Gorrindo also notes the futility of keeping kids offline:
Abstinence is not an option. You’re better off teaching your kids how to use these tools effectively and appropriately and help them navigate the times when they are going to trip and stumble as opposed to just trying to insulate and wall them off.
Personally, I think this is very smart, and exactly the right advice. As parents of older kids, our responsibility is less to protect children from dangers and hardships and complexity (certainly the last two), and more to prepare our kids to deal with them. In effect, our job is to make our children independent enough to function without us always being around, because at some point we won’t be (and probably won’t want to be).

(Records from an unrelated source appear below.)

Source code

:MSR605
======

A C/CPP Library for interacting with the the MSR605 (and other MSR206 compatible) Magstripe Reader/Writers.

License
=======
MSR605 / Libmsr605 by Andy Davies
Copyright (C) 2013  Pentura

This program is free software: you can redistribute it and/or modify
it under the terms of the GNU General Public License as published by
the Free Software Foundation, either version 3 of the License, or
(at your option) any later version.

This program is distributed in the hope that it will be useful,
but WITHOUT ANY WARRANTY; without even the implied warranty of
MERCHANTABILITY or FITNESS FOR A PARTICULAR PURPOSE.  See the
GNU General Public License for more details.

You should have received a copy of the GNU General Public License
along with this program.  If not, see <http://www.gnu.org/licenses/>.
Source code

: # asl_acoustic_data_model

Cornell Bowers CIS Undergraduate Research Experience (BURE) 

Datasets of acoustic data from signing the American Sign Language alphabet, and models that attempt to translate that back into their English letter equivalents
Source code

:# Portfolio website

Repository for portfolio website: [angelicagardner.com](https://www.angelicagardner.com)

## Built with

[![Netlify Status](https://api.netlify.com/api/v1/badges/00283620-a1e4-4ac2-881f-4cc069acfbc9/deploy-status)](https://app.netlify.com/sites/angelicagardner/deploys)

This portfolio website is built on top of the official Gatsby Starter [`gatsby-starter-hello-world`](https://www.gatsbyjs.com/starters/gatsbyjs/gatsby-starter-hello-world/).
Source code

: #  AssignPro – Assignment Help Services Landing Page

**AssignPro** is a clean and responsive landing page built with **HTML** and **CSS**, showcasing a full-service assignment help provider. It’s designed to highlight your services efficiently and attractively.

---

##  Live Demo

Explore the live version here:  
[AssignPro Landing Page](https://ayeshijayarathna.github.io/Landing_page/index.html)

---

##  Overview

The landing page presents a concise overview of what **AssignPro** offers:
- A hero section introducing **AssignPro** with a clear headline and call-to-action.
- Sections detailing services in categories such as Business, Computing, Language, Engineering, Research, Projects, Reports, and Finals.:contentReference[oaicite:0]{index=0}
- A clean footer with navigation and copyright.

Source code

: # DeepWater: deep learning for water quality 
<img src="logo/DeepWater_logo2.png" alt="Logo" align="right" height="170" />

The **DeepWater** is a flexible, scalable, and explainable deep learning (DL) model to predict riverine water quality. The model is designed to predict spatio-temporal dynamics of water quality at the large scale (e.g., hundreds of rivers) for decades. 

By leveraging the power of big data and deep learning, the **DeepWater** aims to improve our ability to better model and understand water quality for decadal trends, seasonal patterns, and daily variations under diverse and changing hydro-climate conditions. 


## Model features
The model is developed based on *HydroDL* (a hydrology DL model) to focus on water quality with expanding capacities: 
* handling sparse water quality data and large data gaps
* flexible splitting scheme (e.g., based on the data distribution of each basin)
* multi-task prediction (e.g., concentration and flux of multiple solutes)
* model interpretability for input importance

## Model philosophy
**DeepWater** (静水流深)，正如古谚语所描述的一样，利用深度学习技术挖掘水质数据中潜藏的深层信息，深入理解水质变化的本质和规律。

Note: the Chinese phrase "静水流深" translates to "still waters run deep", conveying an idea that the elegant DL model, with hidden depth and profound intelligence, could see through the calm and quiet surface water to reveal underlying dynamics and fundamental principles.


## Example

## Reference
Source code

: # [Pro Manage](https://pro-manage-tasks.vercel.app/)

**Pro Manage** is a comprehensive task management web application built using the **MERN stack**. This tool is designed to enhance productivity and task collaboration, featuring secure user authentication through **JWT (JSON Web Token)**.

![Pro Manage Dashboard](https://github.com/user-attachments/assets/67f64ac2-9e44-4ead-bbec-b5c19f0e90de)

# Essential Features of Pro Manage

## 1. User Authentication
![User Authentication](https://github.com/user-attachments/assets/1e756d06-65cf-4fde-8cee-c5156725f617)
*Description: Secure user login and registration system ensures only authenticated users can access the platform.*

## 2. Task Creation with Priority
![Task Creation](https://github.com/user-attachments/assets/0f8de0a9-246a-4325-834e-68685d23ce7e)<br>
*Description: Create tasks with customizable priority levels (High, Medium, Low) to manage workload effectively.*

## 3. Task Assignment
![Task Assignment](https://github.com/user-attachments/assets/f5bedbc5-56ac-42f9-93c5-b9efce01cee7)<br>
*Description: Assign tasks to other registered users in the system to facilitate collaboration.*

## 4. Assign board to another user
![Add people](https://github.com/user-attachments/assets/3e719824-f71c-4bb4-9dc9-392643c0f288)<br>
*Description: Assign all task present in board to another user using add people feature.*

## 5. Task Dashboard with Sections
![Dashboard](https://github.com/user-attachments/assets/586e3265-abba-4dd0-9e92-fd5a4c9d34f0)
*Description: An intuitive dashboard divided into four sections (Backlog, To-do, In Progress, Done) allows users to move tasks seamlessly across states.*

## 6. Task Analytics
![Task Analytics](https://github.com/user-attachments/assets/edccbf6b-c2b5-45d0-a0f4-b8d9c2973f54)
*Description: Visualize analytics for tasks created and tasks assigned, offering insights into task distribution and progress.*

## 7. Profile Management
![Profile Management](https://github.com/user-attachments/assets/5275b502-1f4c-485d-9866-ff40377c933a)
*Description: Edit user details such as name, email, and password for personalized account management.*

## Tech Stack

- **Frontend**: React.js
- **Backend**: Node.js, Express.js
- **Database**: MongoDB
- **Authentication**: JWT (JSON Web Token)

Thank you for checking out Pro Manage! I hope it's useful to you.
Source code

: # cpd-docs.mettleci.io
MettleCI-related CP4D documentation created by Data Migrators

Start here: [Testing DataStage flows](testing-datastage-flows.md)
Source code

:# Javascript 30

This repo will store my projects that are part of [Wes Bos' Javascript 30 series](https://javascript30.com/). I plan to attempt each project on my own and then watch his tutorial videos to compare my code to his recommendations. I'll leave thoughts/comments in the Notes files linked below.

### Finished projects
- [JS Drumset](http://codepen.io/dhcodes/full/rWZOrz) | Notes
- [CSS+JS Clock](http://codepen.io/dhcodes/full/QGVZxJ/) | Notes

Further, using technologies well can be a real pleasure, can make you smarter, and make you a better person. Teaching kids that information technologies are bad is like teaching them that food is bad, or sex is inherently evil: you can make the case, but over the long run the wiser thing to do is to teach kids how to make good, self-aware choices.
It also reflects the fact that the most powerful way to get kids to use technologies well is to model good behavior, and to reflect on your own experience. Unless you’ve grown up in a prison camp in North Korea and only recently moved here, you’ve grown up with computers and video games, and you know their attractions and downsides better than your children do. The fact that you remember when cellphones weighed two pounds and only made calls doesn’t make you obsolete or mean you have no authority to help your kids find their own balance with technology: it means you have a valuable perspective that they don’t.